Supplied material
..........

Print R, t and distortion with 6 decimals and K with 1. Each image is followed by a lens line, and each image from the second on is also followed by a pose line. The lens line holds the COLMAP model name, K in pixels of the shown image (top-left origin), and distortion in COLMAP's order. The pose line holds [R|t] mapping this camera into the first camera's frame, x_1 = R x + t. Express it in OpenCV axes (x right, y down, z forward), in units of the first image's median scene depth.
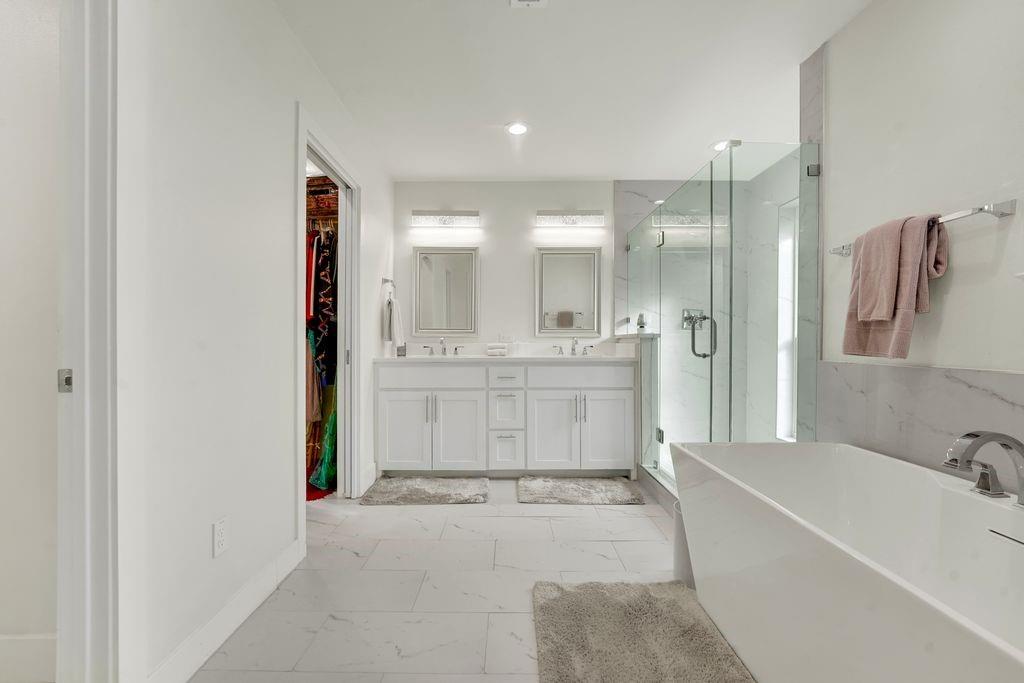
lens RADIAL K [[440.7, 0, 512.0], [0, 440.7, 350.6], [0, 0, 1]] dist [-0.030641, -0.000022]
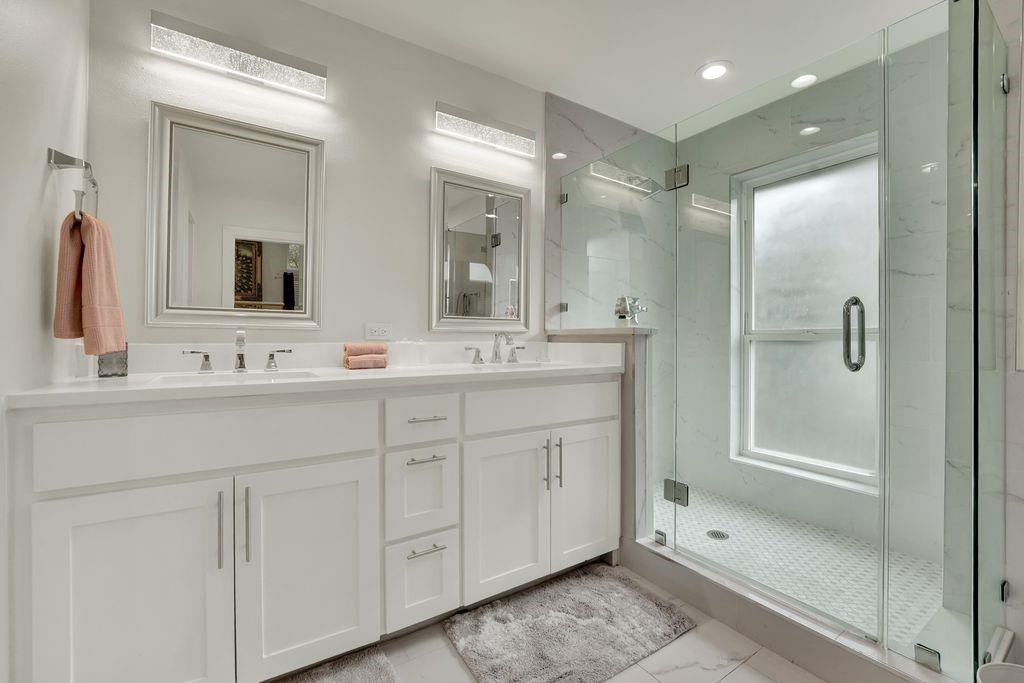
lens RADIAL K [[434.5, 0, 512.0], [0, 434.5, 341.5], [0, 0, 1]] dist [-0.030143, -0.000021]
pose [[0.845187, 0.000740, 0.534471, -0.163845], [0.005263, 0.999939, -0.009707, -0.013364], [-0.534445, 0.011018, 0.845131, 0.538818]]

..........

Your objective
Instruction for this listing: copy it exactly, but leave the images behind.

Task result
Print R, t and distortion with 6 decimals and K with 1. Each image is followed by a lens line, and each image from the second on is also followed by a pose line. The lens line holds the COLMAP model name, K in pixels of the shown image (top-left origin), and distortion in COLMAP's order. The pose line holds [R|t] mapping this camera into the first camera's frame, x_1 = R x + t. Express it in OpenCV axes (x right, y down, z forward), in units of the first image's median scene depth.
lens RADIAL K [[440.7, 0, 512.0], [0, 440.7, 350.6], [0, 0, 1]] dist [-0.030641, -0.000022]
lens RADIAL K [[434.5, 0, 512.0], [0, 434.5, 341.5], [0, 0, 1]] dist [-0.030143, -0.000021]
pose [[0.845187, 0.000740, 0.534471, -0.163845], [0.005263, 0.999939, -0.009707, -0.013364], [-0.534445, 0.011018, 0.845131, 0.538818]]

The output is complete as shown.